GIVEN PASSAGE ->
[Start of Attachment]

How Mindfulness Can Improve Your Quality of Life

You may have heard of mindfulness and meditation before, but have you ever considered how they can benefit you?

Many people dismiss these practices as goofy and unscientific without considering the very real benefits they have been proven to provide. If you are not sure what mindfulness is, you don’t know how it can benefit you, or you don’t know how to get started, it just may be time for you to give it some consideration!

Keep reading to learn the basics about what mindfulness is and how it might benefit your health.

What Is Mindfulness?

In the simplest of terms, mindfulness is the practice of observing your own thoughts without judgment. Mindfulness involves being an active observer of your thoughts and actions as they occur without reacting to them in an emotional way.

In order to exercise mindfulness, you must be able to experience moments as they occur. This means that, while practicing mindfulness, if you find yourself drifting into thoughts of the past or the future, you should calmly reorient your mind to be focused only on the present. This also means allowing yourself to experience thoughts without judgment or opinion, instead allowing your thoughts to freely enter and exit your mind.

Many people give up on mindfulness early on because they associated it with meditation and assume that it requires you to completely clear your mind. If you have trouble calming or controlling your thoughts, meditation can be challenging. What you need to know, however, is that the purpose of mindfulness is not to stop or smother your thoughts at all. Instead, the purpose is to calibrate the mind with a neutral state of experience – it is not about success or failure.

[End of Attachment]

WHAT TO DO ->
(A) Can you rewrite the stretch of the mindfulness article from "Many people dismiss" through "benefit your health.", swapping "goofy" for "silly"?
(B) Could you extend the mindfulness article, picking up right after its last sentence?
The rows that come next are separate material with no connection to the mindfulness article.

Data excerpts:
[Start of Attachment]

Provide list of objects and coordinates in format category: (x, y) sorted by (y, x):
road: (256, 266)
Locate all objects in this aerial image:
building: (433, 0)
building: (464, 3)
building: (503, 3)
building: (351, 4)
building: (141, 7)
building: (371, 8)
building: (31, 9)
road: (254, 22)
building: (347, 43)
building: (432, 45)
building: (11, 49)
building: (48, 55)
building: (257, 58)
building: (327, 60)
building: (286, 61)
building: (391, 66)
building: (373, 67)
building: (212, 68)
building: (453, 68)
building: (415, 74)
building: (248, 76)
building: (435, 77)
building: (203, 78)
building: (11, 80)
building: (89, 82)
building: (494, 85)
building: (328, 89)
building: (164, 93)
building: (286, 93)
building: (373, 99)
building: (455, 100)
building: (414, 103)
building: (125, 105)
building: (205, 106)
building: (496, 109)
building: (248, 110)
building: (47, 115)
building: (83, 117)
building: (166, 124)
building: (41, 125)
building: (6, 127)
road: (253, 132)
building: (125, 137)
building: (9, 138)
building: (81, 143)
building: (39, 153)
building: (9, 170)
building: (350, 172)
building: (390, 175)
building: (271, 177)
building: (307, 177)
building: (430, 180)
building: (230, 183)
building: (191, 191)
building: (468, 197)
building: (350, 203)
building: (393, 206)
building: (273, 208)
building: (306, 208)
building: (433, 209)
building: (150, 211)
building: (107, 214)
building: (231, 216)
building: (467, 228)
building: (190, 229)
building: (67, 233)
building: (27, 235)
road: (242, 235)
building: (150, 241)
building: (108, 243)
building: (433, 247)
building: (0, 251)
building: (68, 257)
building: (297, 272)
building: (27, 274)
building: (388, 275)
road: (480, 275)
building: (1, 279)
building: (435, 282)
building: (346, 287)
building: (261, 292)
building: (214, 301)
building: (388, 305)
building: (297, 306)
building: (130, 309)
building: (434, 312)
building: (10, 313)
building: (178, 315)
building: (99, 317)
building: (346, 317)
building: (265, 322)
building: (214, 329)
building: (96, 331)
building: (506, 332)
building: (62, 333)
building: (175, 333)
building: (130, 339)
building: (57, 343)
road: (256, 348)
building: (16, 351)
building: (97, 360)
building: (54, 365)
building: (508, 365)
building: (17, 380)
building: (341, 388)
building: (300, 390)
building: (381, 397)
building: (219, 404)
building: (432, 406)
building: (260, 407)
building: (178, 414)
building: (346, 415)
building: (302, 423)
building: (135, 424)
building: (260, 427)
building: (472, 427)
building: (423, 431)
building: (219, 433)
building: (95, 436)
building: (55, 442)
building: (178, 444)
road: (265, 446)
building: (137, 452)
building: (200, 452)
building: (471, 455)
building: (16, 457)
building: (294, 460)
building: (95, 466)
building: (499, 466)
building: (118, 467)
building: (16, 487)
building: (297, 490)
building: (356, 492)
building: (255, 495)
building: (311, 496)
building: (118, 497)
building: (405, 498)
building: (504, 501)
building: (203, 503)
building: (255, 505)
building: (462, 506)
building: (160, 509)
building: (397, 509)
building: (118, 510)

[End of Attachment]

TASK-BY-TASK RESULTS ->
(A)
Many people dismiss these practices as silly and unscientific without considering the very real benefits they have been proven to provide. If you are not sure what mindfulness is, you don’t know how it can benefit you, or you don’t know how to get started, it just may be time for you to give it some consideration!

Keep reading to learn the basics about what mindfulness is and how it might benefit your health.

(B)
Mindfulness takes practice and though you may struggle at first, that is part of the process. When you struggle to keep your thoughts from wandering, you are given a chance to train your mind. With time and practice, you will learn to be in control of your thoughts and, once you do, you will find yourself in a state of neutral experience which has many benefits.

A final misconception about mindfulness is that it is a religious exercise. While many religions do practice meditation and forms of mindfulness, it does not need to have any sort of religious connotation if you don’t want it to. Whether you are religious or not, there is quite a bit for you to gain by practicing mindfulness. Keep reading to learn more about the benefits of mindfulness.

What Are the Benefits of Mindfulness?

It should not come as a surprise to you that cultivating the ability to think without judgment or interpretation can have a positive effect on the mind and body. Have you ever had trouble separating your thoughts from your emotions, or have you experienced stress due to an inability to take your mind off of something that worries or upsets you? These are examples of times where a bit of mindfulness could go a long way.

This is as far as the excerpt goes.